Stored data:
◆ ◆ ◆ ◆ ◆
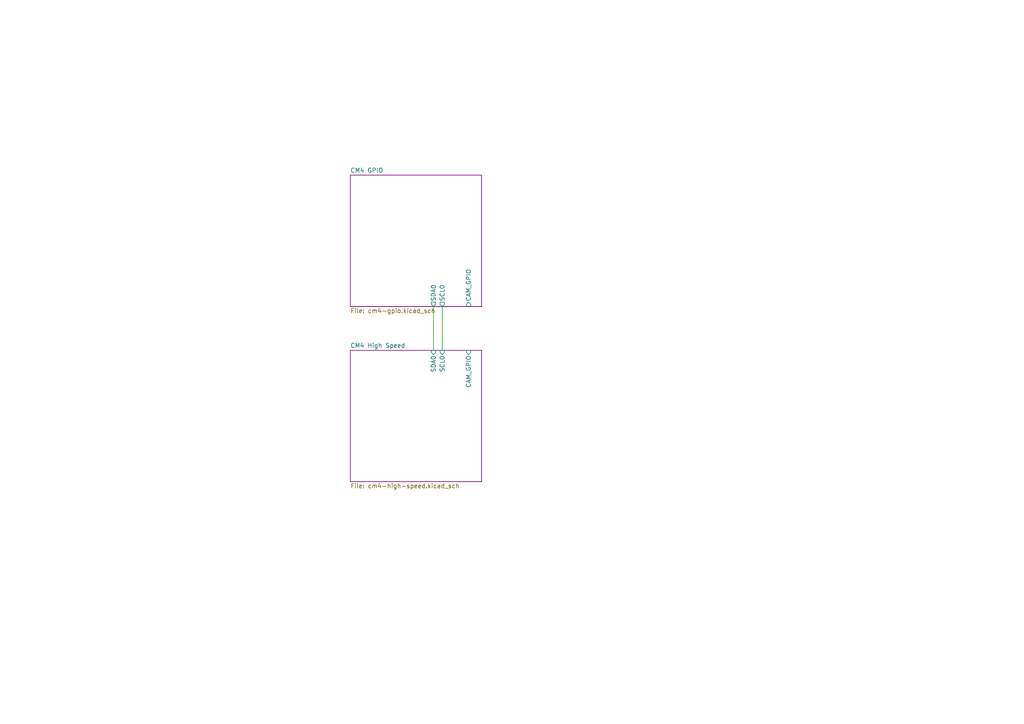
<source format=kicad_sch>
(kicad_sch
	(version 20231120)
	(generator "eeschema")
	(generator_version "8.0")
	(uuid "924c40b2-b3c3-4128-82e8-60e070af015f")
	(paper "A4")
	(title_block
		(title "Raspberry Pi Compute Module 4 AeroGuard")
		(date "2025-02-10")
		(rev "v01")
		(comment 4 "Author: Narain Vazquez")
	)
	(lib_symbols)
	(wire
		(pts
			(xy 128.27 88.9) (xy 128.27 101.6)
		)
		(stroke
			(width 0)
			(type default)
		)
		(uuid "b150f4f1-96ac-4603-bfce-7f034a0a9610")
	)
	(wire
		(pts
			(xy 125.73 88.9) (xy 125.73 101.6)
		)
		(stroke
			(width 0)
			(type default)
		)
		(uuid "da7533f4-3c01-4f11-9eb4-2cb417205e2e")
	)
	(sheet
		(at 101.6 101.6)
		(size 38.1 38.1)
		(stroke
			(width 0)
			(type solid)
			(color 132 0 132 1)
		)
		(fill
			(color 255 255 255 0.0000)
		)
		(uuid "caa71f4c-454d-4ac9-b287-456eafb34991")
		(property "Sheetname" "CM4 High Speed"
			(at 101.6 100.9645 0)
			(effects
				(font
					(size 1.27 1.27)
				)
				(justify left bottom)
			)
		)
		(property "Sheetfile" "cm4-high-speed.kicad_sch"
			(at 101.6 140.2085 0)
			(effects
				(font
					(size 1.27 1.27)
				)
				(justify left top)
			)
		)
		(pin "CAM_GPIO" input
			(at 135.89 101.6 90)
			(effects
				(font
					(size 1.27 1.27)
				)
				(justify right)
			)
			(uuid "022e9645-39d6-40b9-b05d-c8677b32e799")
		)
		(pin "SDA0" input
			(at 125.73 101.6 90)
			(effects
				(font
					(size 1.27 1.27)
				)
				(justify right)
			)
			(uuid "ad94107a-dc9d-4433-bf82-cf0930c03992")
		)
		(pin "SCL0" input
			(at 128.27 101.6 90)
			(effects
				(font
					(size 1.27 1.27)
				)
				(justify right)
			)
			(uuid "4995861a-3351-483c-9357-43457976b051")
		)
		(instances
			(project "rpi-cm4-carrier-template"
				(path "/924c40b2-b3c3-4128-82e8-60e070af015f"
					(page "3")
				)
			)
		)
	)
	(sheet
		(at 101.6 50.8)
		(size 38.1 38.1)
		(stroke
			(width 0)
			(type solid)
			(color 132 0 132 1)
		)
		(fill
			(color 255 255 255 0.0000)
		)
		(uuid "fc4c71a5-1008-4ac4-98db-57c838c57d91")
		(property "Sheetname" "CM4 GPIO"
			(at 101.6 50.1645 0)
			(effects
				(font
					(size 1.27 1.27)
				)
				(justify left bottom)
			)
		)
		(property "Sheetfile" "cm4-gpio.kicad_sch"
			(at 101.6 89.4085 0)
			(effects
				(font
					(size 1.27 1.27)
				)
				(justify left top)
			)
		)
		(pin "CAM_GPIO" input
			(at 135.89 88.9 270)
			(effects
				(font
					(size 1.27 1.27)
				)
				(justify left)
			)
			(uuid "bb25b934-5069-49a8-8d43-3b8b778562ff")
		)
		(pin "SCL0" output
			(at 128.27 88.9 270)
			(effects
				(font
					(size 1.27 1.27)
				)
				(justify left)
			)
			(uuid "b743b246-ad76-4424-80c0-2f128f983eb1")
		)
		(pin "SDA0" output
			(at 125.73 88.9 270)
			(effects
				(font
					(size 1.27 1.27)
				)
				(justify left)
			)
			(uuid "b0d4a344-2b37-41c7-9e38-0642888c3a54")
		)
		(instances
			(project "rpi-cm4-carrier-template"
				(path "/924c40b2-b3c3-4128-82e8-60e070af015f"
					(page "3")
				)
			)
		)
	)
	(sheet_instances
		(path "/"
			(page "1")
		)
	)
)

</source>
◆ ◆ ◆ ◆ ◆
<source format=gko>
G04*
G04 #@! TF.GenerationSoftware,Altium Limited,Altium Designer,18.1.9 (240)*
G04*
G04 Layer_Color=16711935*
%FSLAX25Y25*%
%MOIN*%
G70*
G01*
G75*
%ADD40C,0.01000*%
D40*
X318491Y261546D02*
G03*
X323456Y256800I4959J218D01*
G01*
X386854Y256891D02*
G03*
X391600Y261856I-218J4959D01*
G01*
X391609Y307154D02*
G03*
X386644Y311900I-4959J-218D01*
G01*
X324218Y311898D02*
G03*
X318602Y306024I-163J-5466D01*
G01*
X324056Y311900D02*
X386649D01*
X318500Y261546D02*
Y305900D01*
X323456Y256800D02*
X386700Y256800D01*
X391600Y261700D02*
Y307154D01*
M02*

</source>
◆ ◆ ◆ ◆ ◆
**DIRECTIONS**
Copy out, from the data above, each line where the string "format" is present.

**REPLY TO THE EXERCISE**
<source format=kicad_sch>
<source format=gko>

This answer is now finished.